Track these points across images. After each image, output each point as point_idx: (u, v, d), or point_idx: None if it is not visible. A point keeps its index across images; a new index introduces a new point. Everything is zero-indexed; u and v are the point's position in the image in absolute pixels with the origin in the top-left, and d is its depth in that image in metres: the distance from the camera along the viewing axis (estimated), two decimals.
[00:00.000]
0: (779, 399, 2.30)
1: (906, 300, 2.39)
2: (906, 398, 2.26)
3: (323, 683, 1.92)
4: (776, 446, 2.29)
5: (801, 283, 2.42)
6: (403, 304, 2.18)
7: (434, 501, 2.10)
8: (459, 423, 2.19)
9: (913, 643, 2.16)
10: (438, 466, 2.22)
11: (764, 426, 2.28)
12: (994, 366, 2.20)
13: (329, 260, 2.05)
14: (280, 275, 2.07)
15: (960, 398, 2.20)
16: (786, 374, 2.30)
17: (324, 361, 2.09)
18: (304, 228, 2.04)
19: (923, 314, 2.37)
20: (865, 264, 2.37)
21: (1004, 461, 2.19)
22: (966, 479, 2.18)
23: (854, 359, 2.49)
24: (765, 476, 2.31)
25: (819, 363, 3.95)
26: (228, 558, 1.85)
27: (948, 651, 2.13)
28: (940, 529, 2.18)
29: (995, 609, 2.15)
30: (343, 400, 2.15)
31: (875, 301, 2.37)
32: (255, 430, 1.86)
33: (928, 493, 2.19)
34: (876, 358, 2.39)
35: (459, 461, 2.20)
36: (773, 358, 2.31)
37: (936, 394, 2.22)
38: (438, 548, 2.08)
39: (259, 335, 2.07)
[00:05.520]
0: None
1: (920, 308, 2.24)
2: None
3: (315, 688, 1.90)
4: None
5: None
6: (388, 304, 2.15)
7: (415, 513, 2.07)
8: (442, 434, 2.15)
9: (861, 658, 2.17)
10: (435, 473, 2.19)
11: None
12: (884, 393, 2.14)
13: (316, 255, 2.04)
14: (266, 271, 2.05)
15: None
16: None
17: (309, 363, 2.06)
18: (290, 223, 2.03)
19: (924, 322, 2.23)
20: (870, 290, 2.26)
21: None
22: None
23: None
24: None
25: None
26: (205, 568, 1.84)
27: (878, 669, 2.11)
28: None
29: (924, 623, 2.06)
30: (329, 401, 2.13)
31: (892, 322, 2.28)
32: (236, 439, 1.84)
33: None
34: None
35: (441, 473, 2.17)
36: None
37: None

+ + + +

## YOUR OBJECTIVE
The complete listing above is to be output again exactly.

## SOLUTION FOR THIS EXERCISE
Track these points across images. After each image, output each point as point_idx: (u, v, d), or point_idx: None if it is not visible. A point keeps its index across images; a new index introduces a new point. Everything is zero-indexed; u and v are the point's position in the image in absolute pixels with the origin in the top-left, and d is its depth in that image in metres: the distance from the camera along the viewing axis (estimated), two decimals.
[00:00.000]
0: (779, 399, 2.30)
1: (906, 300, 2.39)
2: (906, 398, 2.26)
3: (323, 683, 1.92)
4: (776, 446, 2.29)
5: (801, 283, 2.42)
6: (403, 304, 2.18)
7: (434, 501, 2.10)
8: (459, 423, 2.19)
9: (913, 643, 2.16)
10: (438, 466, 2.22)
11: (764, 426, 2.28)
12: (994, 366, 2.20)
13: (329, 260, 2.05)
14: (280, 275, 2.07)
15: (960, 398, 2.20)
16: (786, 374, 2.30)
17: (324, 361, 2.09)
18: (304, 228, 2.04)
19: (923, 314, 2.37)
20: (865, 264, 2.37)
21: (1004, 461, 2.19)
22: (966, 479, 2.18)
23: (854, 359, 2.49)
24: (765, 476, 2.31)
25: (819, 363, 3.95)
26: (228, 558, 1.85)
27: (948, 651, 2.13)
28: (940, 529, 2.18)
29: (995, 609, 2.15)
30: (343, 400, 2.15)
31: (875, 301, 2.37)
32: (255, 430, 1.86)
33: (928, 493, 2.19)
34: (876, 358, 2.39)
35: (459, 461, 2.20)
36: (773, 358, 2.31)
37: (936, 394, 2.22)
38: (438, 548, 2.08)
39: (259, 335, 2.07)
[00:05.520]
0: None
1: (920, 308, 2.24)
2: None
3: (315, 688, 1.90)
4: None
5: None
6: (388, 304, 2.15)
7: (415, 513, 2.07)
8: (442, 434, 2.15)
9: (861, 658, 2.17)
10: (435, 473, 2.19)
11: None
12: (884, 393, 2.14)
13: (316, 255, 2.04)
14: (266, 271, 2.05)
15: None
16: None
17: (309, 363, 2.06)
18: (290, 223, 2.03)
19: (924, 322, 2.23)
20: (870, 290, 2.26)
21: None
22: None
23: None
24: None
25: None
26: (205, 568, 1.84)
27: (878, 669, 2.11)
28: None
29: (924, 623, 2.06)
30: (329, 401, 2.13)
31: (892, 322, 2.28)
32: (236, 439, 1.84)
33: None
34: None
35: (441, 473, 2.17)
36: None
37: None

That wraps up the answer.